_EXCERPT_.
↓

Single-potency [28] of degree n is a different kind of constraint, denoted with “@⌃n” sign: it is specified at some level i but constrains the level \(i-n\). Typically this is done for convenience, as specifying a constraint at a higher level can be more succinct. For instance, in Fig. 1, the constraint is specified at level L3, but applies to L1-classes DesktopType, MobileType, OfficeType, and DeskOSType — the offsprings of the L3-classes HardwareType and SoftwareType that are connected to these L3-classes by chains of instance-of relationships of length 2. One could have specified the constraint directly at level L1, but then it would have to be repeated for each of the above four offsprings.

Inference rules provide a powerful representation mechanism that can derive intensional information that is not explicit. Rule L2_1 has potency 2 and states that if a computer object c is an offspring of ComputerType, and has an operating system, which is compatible with an application a, then a is an application of c. With this rule, we can derive an L0-level link of the L1-level association deskOffice that links the L0-objects KOffice and Precision.

The overall architecture of a multilevel model organizes schemas in a layered architecture called an ontological dimension. Within each schema, the subclass relation is used, while the instance-of relation is used between adjacent schemas. A multilevel model can include several overlapping ontological dimensions. Due to space limitation, our formalization deals only with a single ontological dimension. Traditionally, MLM refers to the linguistic modeling dimension as a syntactic definition of models. This aspect is covered in Sect. 2.

↑

_THE DATA_.
↓

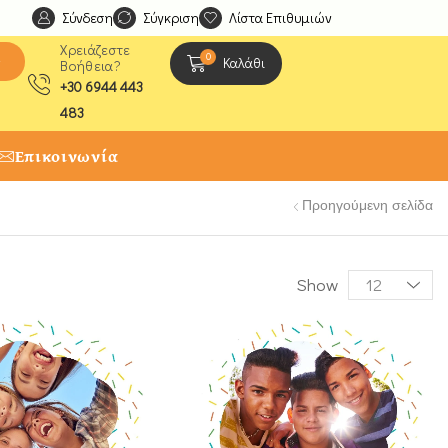
Σύνδεση
Ανακαλύψτε μοναδικές δημιουργίες από τους Χειροτέχ
Σύγκριση
Λίστα Επιθυμιών
Χρειάζεστε
0
ς
Καλάθι
Βοήθεια?
+30 6944 443
483
Επικοινωνία
Προηγούμενη σελίδα
Show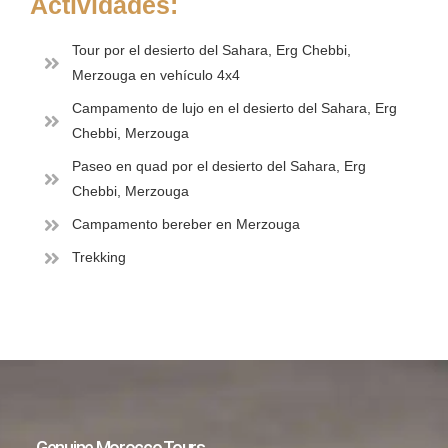
Actividades:
Tour por el desierto del Sahara, Erg Chebbi,
Merzouga en vehículo 4x4
Campamento de lujo en el desierto del Sahara, Erg
Chebbi, Merzouga
Paseo en quad por el desierto del Sahara, Erg
Chebbi, Merzouga
Campamento bereber en Merzouga
Trekking
Genuine Morocco Tours.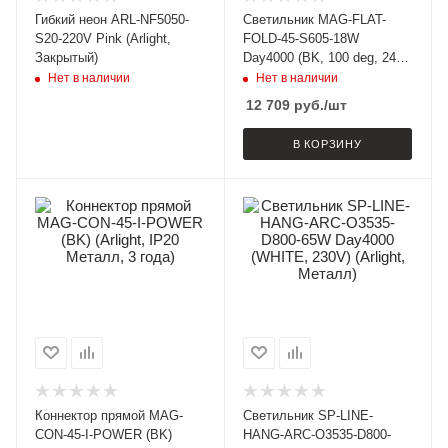
Гибкий неон ARL-NF5050-
Светильник MAG-FLAT-
S20-220V Pink (Arlight,
FOLD-45-S605-18W
Закрытый)
Day4000 (BK, 100 deg, 24V)
(Arlight, IP20 Металл, 3
Нет в наличии
Нет в наличии
года)
12 709
руб.
/шт
В КОРЗИНУ
Коннектор прямой MAG-
Светильник SP-LINE-
CON-45-I-POWER (BK)
HANG-ARC-O3535-D800-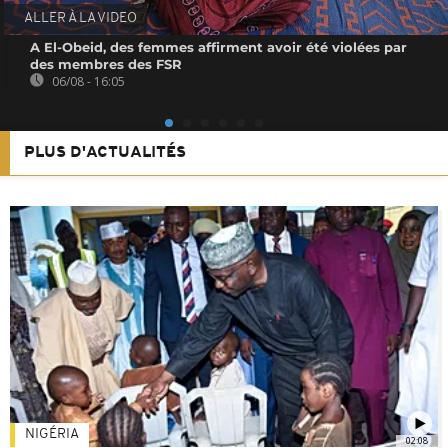
ALLER À LA VIDEO
A El-Obeid, des femmes affirment avoir été violées par
des membres des FSR
06/08 - 16:05
PLUS D'ACTUALITÉS
NIGÉRIA
02:08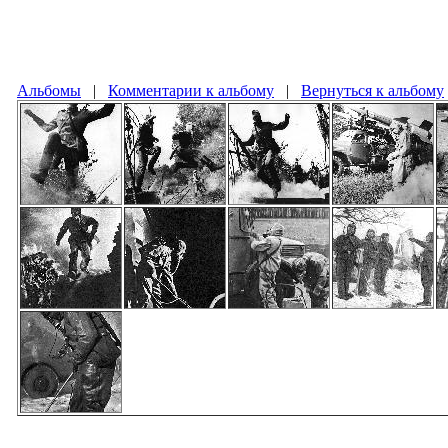
Альбомы
|
Комментарии к альбому
|
Вернуться к альбому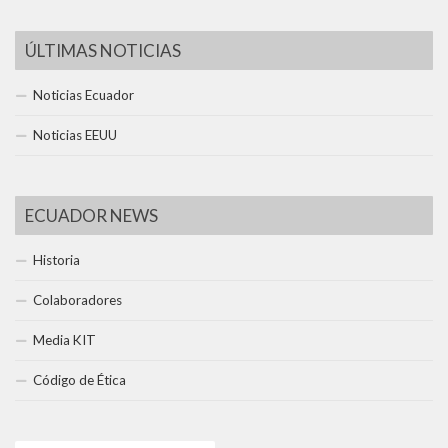
ÚLTIMAS NOTICIAS
Noticias Ecuador
Noticias EEUU
ECUADOR NEWS
Historia
Colaboradores
Media KIT
Código de Ética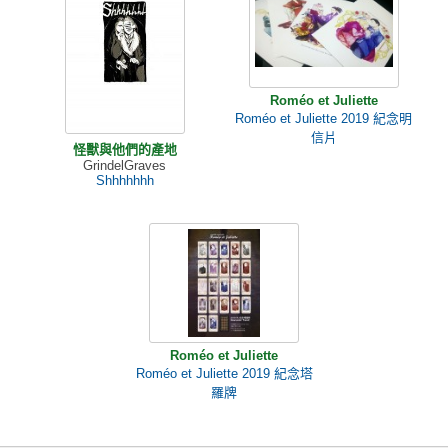
Roméo et Juliette
Roméo et Juliette 2019 紀念明
信片
怪獸與他們的產地
GrindelGraves
Shhhhhhh
Roméo et Juliette
Roméo et Juliette 2019 紀念塔
羅牌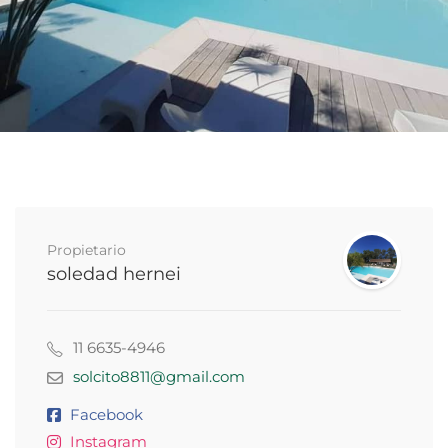
Propietario
soledad hernei
11 6635-4946
solcito8811@gmail.com
Facebook
Instagram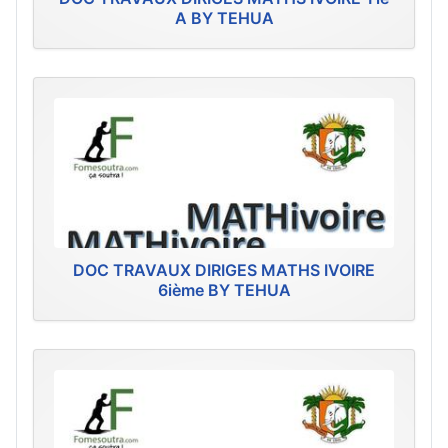
A BY TEHUA
DOC TRAVAUX DIRIGES MATHS IVOIRE
6ième BY TEHUA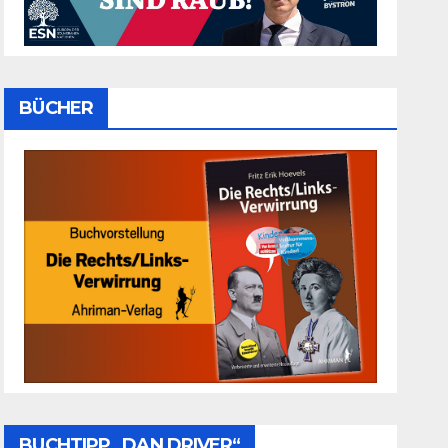
BÜCHER
BUCHTIPP „DAN DRIVER“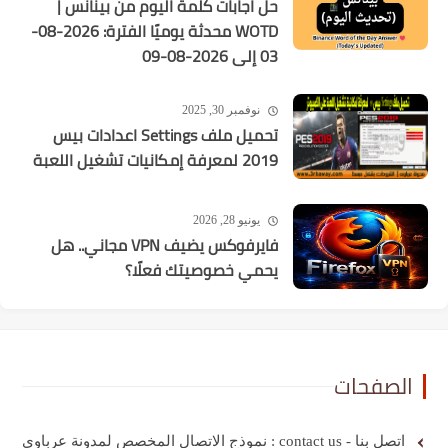
حل اجابات كلمة اليوم من بينانس |
WOTD محدثة يوميًا الفترة: 2026-08-
03 إلى 2026-08-09
نوفمبر 30, 2025
تحميل ملف Settings اعدادات بيس
2019 لمعرفة إمكانيات تشغيل اللعبة
يونيو 28, 2026
فايرفوكس يضيف VPN مجاني.. هل
يحمي خصوصيتك فعلًا؟
الصفحات
اتصل بنا - contact us : نموذج الاتصال المخصص لمدونة عرباوي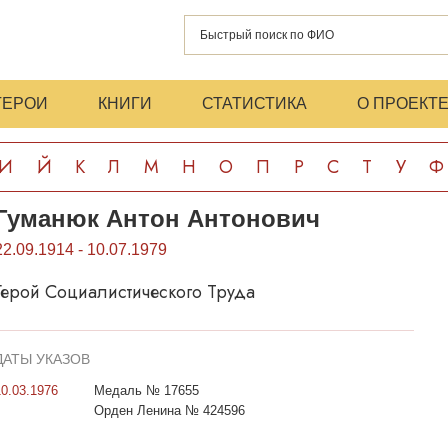
ГЕРОИ
КНИГИ
СТАТИСТИКА
О ПРОЕКТ
И
Й
К
Л
М
Н
О
П
Р
С
Т
У
Ф
Гуманюк Антон Антонович
22.09.1914 - 10.07.1979
Герой Социалистического Труда
ДАТЫ УКАЗОВ
10.03.1976
Медаль № 17655
Орден Ленина № 424596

↑

_WORK REQUIRED_. Name the L1-classes that the level-L3 constraint in the multilevel modeling excerpt applies to. Use only the excerpt to answer, not the listing.

_ANSWER SPACE_. DesktopType, MobileType, OfficeType, DeskOSType